President Obama’s healthcare law may unwittingly offer companies some relief from that obligation — by encouraging them to discontinue offering health insurance. If employers take the bait, then Americans accustomed to getting coverage through work may have to find it on their own.
A new House Ways and Means Committee report estimates that the 100 biggest American firms could save nearly half a trillion dollars over the next decade by dropping health coverage for their employees and foisting them onto public insurance exchanges, which, unless the entire law is overturned by the U.S. Supreme Court in late June, are set to become operational in 2014.
The Committee surveyed 71 Fortune 100 companies and found that they spent $5,197 on health insurance per employee in 2011, on average. The cost of insuring an employee’s entire family was, of course, even higher. By the time the insurance exchanges open, the average worker’s insurance will cost his employer $6,500.
These estimates may be low. The cost of an employer-based insurance plan has increased by 112% over the past decade. And 84% of employers expect healthcare costs to increase at rates greater than those they’ve experienced over the past five years.
Reasons for the increases include Obamacare’s provision that insurers keep children on their parents’ plans until age 26, the ending of price discrimination for patients with pre-existing conditions, and mandated coverage of free preventive care.
Employer-provided coverage is already becoming rarer. A recent study from the Employee Benefit Research Institute found that the number of private-sector employers offering health benefits to their workers has steadily decreased. In 2010, about 47% of wage and salary workers reported that they worked for employers that didn’t furnish health benefits.
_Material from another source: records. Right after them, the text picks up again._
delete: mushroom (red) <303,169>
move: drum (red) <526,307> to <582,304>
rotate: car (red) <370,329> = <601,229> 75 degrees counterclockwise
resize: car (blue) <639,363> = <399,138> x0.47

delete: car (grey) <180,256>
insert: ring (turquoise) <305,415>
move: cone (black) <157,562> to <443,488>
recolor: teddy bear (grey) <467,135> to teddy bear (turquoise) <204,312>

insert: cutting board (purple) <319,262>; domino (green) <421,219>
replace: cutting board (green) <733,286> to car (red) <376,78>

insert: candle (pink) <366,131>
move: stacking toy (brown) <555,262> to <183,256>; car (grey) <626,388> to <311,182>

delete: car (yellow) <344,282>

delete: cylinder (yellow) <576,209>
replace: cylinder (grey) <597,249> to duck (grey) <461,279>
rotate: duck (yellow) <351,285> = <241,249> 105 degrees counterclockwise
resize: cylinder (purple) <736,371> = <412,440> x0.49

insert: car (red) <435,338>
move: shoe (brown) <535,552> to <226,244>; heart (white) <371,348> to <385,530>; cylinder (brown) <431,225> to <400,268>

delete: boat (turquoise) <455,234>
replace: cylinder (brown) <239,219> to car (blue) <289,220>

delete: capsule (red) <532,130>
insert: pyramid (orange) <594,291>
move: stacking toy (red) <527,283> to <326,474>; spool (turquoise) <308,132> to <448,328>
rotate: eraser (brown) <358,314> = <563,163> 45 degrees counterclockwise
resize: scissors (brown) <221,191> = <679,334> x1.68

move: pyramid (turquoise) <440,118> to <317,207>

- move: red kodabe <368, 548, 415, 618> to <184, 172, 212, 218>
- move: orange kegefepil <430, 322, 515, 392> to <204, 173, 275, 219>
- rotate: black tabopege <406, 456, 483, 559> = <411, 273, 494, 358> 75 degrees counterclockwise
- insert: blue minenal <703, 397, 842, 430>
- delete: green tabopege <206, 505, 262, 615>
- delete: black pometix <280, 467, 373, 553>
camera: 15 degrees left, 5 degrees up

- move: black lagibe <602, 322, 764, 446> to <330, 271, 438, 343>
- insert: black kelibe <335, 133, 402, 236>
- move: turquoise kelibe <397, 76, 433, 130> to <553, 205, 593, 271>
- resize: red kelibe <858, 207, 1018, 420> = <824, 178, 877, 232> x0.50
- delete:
Another 15% weren’t eligible for those available.
Obamacare aims to change that by mandating that all employers with more than 50 workers provide insurance coverage. But it only fines them $2,000 per employee, with certain exceptions, if they don’t.
So the cost of insuring an employee in 2014 will be more than triple the penalty for not doing so.
That gives employers an enormous financial incentive to scrap coverage.
In 2014 alone, the Fortune 100 companies could save $28.6 billion by dropping their workers onto the exchanges, according to the Ways and Means Committee report. By 2023, the savings could collectively reach $422 billion.